Under these conditions, it is only normal that we are concerned about the health of the financial markets, now almost completely ‘emancipated’ from the real economy. In any case, it seems clear that an absolute limit to capitalist expansion is being reached, beyond which there are no economic miracles awaiting us (no ‘Green New Deal’ or other pious illusions) but a future of increasingly apocalyptic scenarios. All this can be summed up with one of Jacques Lacan’s most significant mottos: “the Big Other does not exist” (il n’y a pas de Grand Autre). Translated for our daily use at the time of global mass contagion, this maxim means: capitalism (i.e. its blind, anonymous and brutally compulsive production dynamic) is running out of rabbits to pull out of its hat when confronted by the crises—or viruses—it generates. In the Preface to his Philosophy of Right, Hegel wrote that the task of philosophy is to reveal “a form of life grown old”,(3) which as such has exhausted its historical possibilities. We should now give priority to this philosophical mission. We lack the ground under our feet, the presupposition of our actions is vanishing, the mediation that has socialized us for centuries falters.
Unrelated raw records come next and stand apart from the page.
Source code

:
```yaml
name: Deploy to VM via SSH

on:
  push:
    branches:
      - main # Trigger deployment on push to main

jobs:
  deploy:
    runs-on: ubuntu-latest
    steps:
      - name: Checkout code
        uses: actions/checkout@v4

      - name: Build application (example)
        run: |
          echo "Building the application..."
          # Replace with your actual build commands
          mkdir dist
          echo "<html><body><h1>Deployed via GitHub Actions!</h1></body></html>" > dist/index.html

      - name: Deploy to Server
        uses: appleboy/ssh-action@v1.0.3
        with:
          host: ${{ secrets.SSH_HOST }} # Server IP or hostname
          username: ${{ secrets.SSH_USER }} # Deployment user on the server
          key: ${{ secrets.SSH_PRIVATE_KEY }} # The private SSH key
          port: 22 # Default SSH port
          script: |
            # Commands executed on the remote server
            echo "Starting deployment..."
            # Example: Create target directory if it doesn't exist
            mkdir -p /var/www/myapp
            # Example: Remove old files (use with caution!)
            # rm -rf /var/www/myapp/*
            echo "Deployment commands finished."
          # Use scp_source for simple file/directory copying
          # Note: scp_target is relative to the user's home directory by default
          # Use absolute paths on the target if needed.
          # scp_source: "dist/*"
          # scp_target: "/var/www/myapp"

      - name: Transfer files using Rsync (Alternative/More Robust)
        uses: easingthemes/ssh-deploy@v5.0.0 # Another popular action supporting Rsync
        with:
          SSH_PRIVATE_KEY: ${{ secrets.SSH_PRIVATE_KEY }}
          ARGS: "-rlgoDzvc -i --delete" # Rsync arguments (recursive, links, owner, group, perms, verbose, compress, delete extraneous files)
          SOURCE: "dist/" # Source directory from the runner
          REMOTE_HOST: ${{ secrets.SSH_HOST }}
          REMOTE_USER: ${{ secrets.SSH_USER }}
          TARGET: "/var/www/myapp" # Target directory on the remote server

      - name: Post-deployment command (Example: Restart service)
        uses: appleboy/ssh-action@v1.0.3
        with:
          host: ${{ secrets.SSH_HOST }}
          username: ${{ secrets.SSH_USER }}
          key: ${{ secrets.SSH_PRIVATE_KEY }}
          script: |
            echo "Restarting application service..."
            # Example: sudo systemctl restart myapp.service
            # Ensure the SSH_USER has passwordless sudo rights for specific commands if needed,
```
In other words, we are at dusk, and the owl of Minerva must prepare to take flight. If we must stay indoors, sentenced as we are to a bizarre state of house arrest, we should at least take the opportunity to reflect on what is causing this state of emergency, and what comes next.
- Rob Wallace, Big Farms Make Big Flu: Dispaches on Influenza, Agribusiness and the Nature of Science (Monthly Review Press, New York, 2016). See also “Notes on a novel coronavirus,” in and the interview “‘Capitalism is a disease hotspot’.”
- Wallace, Big Farms Make Big Flu, p. 280.
- Georg Wilhelm Friedrich Hegel, Outlines of the Philosophy of Right (Oxford University Press, Oxford, 2008), p. 16.